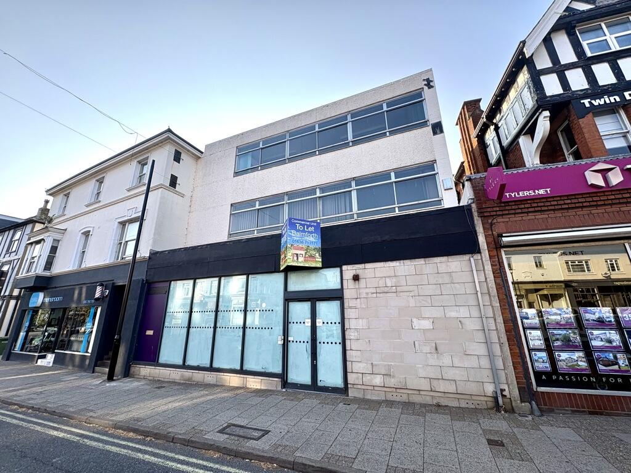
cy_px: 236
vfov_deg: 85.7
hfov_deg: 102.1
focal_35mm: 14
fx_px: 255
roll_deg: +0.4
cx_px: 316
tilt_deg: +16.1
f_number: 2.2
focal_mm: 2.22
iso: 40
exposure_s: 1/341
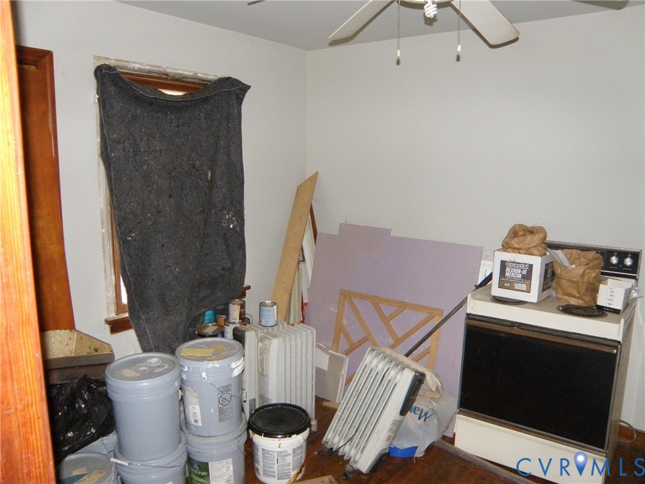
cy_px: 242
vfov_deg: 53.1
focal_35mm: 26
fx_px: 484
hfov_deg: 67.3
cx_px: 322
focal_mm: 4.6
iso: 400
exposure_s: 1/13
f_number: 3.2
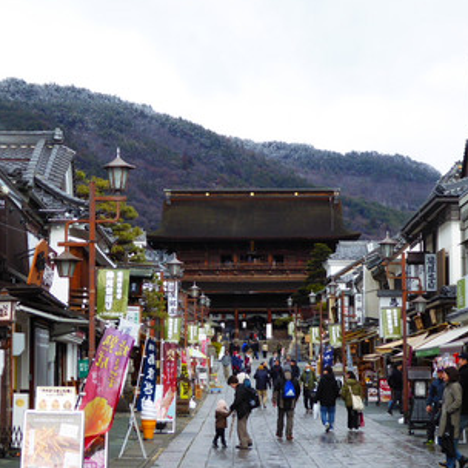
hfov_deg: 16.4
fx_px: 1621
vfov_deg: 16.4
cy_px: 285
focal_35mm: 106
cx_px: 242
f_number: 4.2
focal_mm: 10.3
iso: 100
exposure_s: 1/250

-------

Nothing but the listing, copied exactly and stripped of its images, should appear in the response.

cy_px: 236
vfov_deg: 85.7
hfov_deg: 102.1
focal_35mm: 14
fx_px: 255
roll_deg: +0.4
cx_px: 316
tilt_deg: +16.1
f_number: 2.2
focal_mm: 2.22
iso: 40
exposure_s: 1/341
cy_px: 242
vfov_deg: 53.1
focal_35mm: 26
fx_px: 484
hfov_deg: 67.3
cx_px: 322
focal_mm: 4.6
iso: 400
exposure_s: 1/13
f_number: 3.2
hfov_deg: 16.4
fx_px: 1621
vfov_deg: 16.4
cy_px: 285
focal_35mm: 106
cx_px: 242
f_number: 4.2
focal_mm: 10.3
iso: 100
exposure_s: 1/250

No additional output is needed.